Alıntılanan Metin ::
══════

Ölüye Kur'an Okuma

8. “İnsan için ancak çalıştığı vardır.” ayetinin tahlili

Bu dersimizde Selefilerin şu sözüne cevap vereceğiz. Onlar diyor ki:

— Necm suresinde “İnsan için ancak çalıştığı vardır.” (Necm 39) buyrulmuş. Bu ayet ispat eder ki insanın sevap defterine sadece kendi amelinin sevabı yazılır; işlemediği bir amelin sevabı yazılmaz. Ölü adına okunan Kur’an’da, tilaveti ölü değil, başkası yapmaktadır. Bu durumda, başkasının okuduğu Kur’an sevabının ölüye yazılmaması gerekir. Bu da ispat eder ki ölüye Kur’an okumanın faydası yoktur ve caiz değildir.

İşte onlar böyle diyor. Bu dersimizde onların bu sözünü kökünden çürüteceğiz. Mezkûr ayet-i kerimenin izahını yapmadan önce bazı hadis-i şerifleri beyan edelim:

Birinci hadisimiz İbni Abbas Hazretlerinden nakledilen şu hadis-i şeriftir:

مَرَّ النبيُّ صَلَّى اللهُ عليه وسلَّمَ بقَبْرَيْنِ فَقالَ إنَّهُما لَيُعَذَّبَانِ وما يُعَذَّبَانِ في كَبِيرٍ أمَّا أحَدُهُما فَكانَ لا يَسْتَتِرُ مِنَ البَوْلِ وأَمَّا الآخَرُ فَكانَ يَمْشِي بالنَّمِيمَةِ ثُمَّ أخَذَ جَرِيدَةً رَطْبَةً فَشَقَّهَا نِصْفَيْنِ فَغَرَزَ في كُلِّ قَبْرٍ واحِدَةً قالوا يا رَسولَ اللَّهِ لِمَ فَعَلْتَ هذا قالَ لَعَلَّهُ يُخَفِّفُ عنْهما ما لَمْ يَيْبَسَا

Resulullah (a.s.m.) iki kabre uğradı ve şöyle dedi:

— Şüphesiz bunlar azap olunuyorlar. Büyük bir günahtan dolayı da azap olunmuyorlar. Onlardan biri idrarından sakınmaz, diğeri ise söz taşırdı.

══════

Verilen Malzeme ::
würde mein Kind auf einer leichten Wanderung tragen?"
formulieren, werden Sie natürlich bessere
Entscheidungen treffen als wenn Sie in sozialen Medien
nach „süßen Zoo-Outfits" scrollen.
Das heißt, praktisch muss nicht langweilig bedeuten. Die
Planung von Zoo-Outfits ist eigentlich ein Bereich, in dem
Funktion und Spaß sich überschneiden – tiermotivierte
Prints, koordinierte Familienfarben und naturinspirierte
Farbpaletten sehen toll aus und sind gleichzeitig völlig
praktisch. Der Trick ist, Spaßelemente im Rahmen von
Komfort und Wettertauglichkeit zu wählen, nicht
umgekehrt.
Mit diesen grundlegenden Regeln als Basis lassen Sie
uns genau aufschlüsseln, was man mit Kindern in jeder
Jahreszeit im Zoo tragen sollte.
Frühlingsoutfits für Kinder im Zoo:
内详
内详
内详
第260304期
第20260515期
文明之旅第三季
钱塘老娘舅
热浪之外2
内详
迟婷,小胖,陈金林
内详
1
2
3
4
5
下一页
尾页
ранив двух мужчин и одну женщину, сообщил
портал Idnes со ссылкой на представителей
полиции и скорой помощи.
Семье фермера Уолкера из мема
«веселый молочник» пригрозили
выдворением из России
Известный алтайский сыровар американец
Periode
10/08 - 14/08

══════

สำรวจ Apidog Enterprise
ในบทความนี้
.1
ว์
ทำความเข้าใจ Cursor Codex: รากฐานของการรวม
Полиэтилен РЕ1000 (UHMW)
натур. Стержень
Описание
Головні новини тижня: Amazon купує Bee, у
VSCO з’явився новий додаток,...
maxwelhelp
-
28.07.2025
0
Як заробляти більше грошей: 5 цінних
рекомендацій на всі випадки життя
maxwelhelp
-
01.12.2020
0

══════

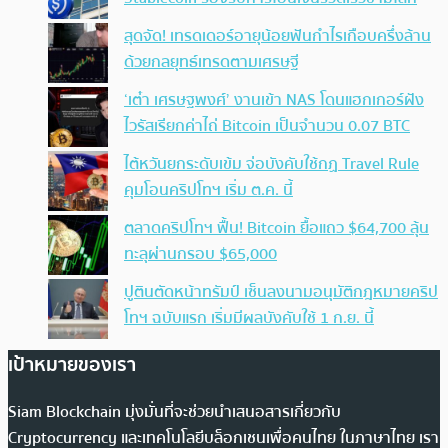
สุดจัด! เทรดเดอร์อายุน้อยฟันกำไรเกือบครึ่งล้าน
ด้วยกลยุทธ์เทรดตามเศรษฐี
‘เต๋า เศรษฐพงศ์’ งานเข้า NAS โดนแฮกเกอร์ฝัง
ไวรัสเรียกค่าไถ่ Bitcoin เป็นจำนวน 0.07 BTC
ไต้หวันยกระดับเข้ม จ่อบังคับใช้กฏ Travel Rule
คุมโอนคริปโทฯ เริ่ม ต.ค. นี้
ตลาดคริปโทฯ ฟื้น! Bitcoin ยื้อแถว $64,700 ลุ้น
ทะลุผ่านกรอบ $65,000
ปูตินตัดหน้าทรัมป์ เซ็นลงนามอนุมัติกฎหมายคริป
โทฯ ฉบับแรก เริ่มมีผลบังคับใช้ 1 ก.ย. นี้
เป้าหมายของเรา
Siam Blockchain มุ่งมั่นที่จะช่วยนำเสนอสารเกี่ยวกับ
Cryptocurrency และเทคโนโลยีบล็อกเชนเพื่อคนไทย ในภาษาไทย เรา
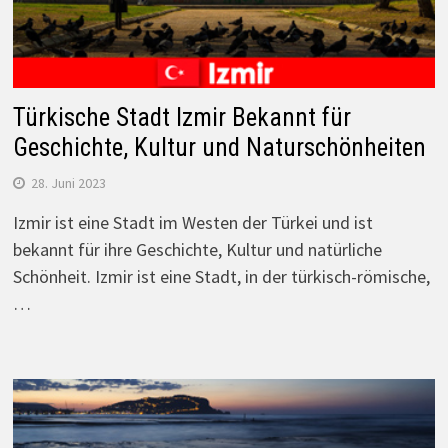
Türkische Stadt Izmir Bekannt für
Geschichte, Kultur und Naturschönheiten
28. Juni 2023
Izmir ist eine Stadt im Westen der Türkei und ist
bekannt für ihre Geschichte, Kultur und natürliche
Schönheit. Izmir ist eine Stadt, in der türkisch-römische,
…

══════

Görevler ve Alıştırmalar ::
1: Kayıtlarda "würde mein Kind" ifadesini içeren satırdan "Planung von Zoo-Outfits" ifadesini içeren satıra kadar uzanan kısmı, iki uç satır da dahil, değiştirmeden yazın.
2: Ölüye Kur'an okuma üzerine olan metni kaldığı yerden devam ettirin.

Maddelere Göre Cevaplar ::
1:
würde mein Kind auf einer leichten Wanderung tragen?"
formulieren, werden Sie natürlich bessere
Entscheidungen treffen als wenn Sie in sozialen Medien
nach „süßen Zoo-Outfits" scrollen.
Das heißt, praktisch muss nicht langweilig bedeuten. Die
Planung von Zoo-Outfits ist eigentlich ein Bereich, in dem

2:
Sonra Resulullah (a.s.m.) yaş bir hurma fidanı istedi. Sonra çubuğu ikiye bölerek, bir parçasını birinin, diğer parçasını da diğerinin üzerine dikti.

Sahabeler sordular:

— Ya Resulallah! Niçin böyle yaptın?

Resulullah (a.s.m.) şöyle buyurdu:

— Bunlar kurumadığı müddetçe azapları hafifletilir. (Buharî, Vudu, 55; Müslim, Tahâret, 34; Ebû Dâvûd, Tahâret, 11; Tirmizî, Tahâret, 53; Nesâî, Tahâret, 27)

Biz Kur’an’ın haber vermesiyle biliyoruz ki: Her şey; küçük olsun büyük olsun, yerde olsun gökte olsun, canlı olsun cansız olsun, Allah’ı hamd ile tesbih eder. İşte Peygamber Efendimiz (a.s.m.)’ın kabrin üzerine ağaç dikmesi bu sebepledir. O ağaçlar tesbih eder ve onların tesbihlerinin bereketiyle, kabirde azap görenlerin sıkıntısı bir nebze de olsa hafifler.

Eğer “İnsan için ancak çalıştığı vardır.” ayetini mutlak kabul edersek, ölünün ağacın tesbihinden faydalanmasını neyle izah edeceğiz? Ağacın tesbihinde ölünün bir çalışması ve bir gayreti olmamasına rağmen, ölü, ağacın tesbihinden faydalanmaktadır. Demek, insan başkasının amelinden faydalanabilmektedir. Bu başkası ağaç da olsa…

İkinci hadisimiz Peygamber Efendimiz (a.s.m.)’ın, ümmeti adına kurban kesmesidir. Hazreti Cabir (r.a.) şöyle anlatıyor:

— Bir Kurban Bayramı’nda Resulullah (a.s.m.) ile namazgâhta hazır bulundum. Hutbesini tamamlayınca minberinden indi. Kurbanlık bir koç getirildi. Resulullah (a.s.m.) onu kendi eliyle kesti. Keserken de şöyle buyurdu:  بِسْمِ اللَّهِ وَاللَّهُ أَكْبَرُ  “Bu, benim adıma ve ümmetimden kurban kesemeyenler adınadır.” (Tirmizî, Edâhî, XX, 1521)

Başka bir hadislerin de şöyle buyurmuştur:

— …Ey Rabbim! Bu kurban bize sendendir ve senin için kesiyoruz. Muhammed (a.s.m.) ve ümmeti adına kesiyorum… (Ebû Dâvûd, Edâhî, 3-4/2795; İbni Mâce, Edâhî, 1)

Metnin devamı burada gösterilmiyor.